Activity:
Copy exactly the lines from the beginning of the data down to and including the line holding "right shoulder: (25, 89)", without any pictures.

Items from a data source:
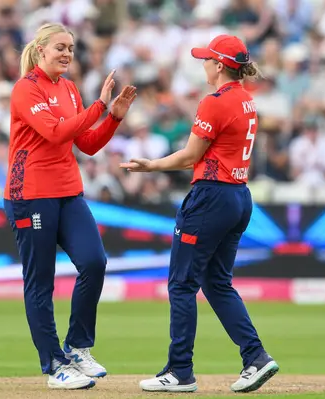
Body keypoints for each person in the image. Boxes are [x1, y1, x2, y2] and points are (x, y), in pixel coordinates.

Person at [121, 35, 279, 393]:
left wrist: (152, 166)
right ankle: (255, 356)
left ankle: (180, 371)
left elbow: (191, 156)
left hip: (211, 196)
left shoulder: (215, 102)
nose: (203, 64)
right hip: (238, 196)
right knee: (217, 283)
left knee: (181, 283)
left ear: (220, 65)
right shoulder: (247, 100)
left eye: (207, 59)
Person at [3, 23, 136, 390]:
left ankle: (77, 346)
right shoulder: (25, 89)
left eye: (72, 48)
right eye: (60, 47)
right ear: (41, 49)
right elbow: (57, 133)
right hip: (30, 193)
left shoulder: (69, 89)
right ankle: (54, 365)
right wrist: (99, 105)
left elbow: (87, 144)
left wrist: (114, 116)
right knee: (41, 281)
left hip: (67, 191)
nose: (67, 53)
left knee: (94, 261)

Task result:
Body keypoints for each person in the image. Boxes are [x1, y1, x2, y2] and points are (x, y), in pixel coordinates.

Person at [121, 35, 279, 393]:
left wrist: (152, 166)
right ankle: (255, 356)
left ankle: (180, 371)
left elbow: (191, 156)
left hip: (211, 196)
left shoulder: (215, 102)
nose: (203, 64)
right hip: (238, 196)
right knee: (217, 283)
left knee: (181, 283)
left ear: (220, 65)
right shoulder: (247, 100)
left eye: (207, 59)
Person at [3, 23, 136, 390]:
left ankle: (77, 346)
right shoulder: (25, 89)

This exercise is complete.